Job:
When you transcribe the lines below, keep every word the same and leave the pictures behind.

Page-level text extractions:
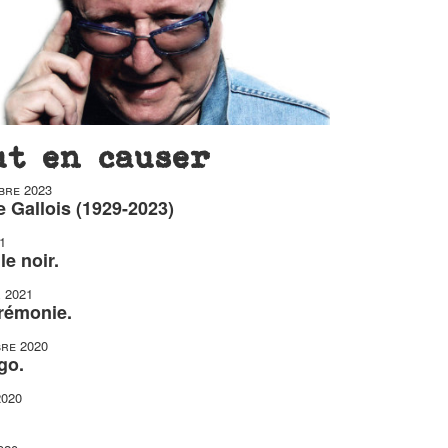
ut en causer
bre 2023
 Gallois (1929-2023)
1
le noir.
r 2021
érémonie.
re 2020
go.
2020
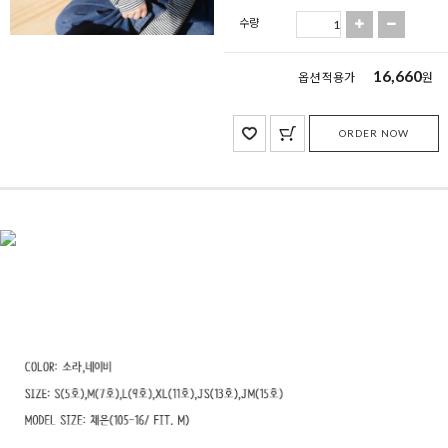
수량
16,660
옵션 적용가
원
ORDER NOW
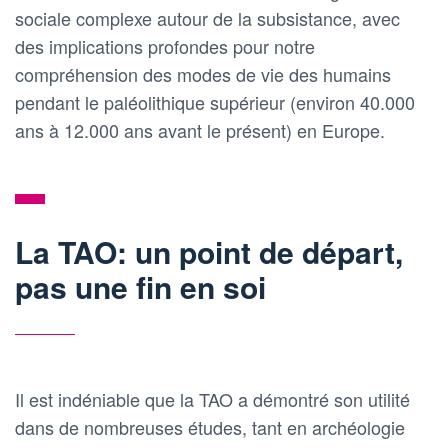
sociale complexe autour de la subsistance, avec
des implications profondes pour notre
compréhension des modes de vie des humains
pendant le paléolithique supérieur (environ 40.000
ans à 12.000 ans avant le présent) en Europe.
La TAO: un point de départ,
pas une fin en soi
Il est indéniable que la TAO a démontré son utilité
dans de nombreuses études, tant en archéologie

Output below:
ut en causer
bre 2023
 Gallois (1929-2023)
1
le noir.
r 2021
érémonie.
re 2020
go.
2020
수량
16,660
옵션 적용가
원
ORDER NOW
sociale complexe autour de la subsistance, avec
des implications profondes pour notre
compréhension des modes de vie des humains
pendant le paléolithique supérieur (environ 40.000
ans à 12.000 ans avant le présent) en Europe.
La TAO: un point de départ,
pas une fin en soi
Il est indéniable que la TAO a démontré son utilité
dans de nombreuses études, tant en archéologie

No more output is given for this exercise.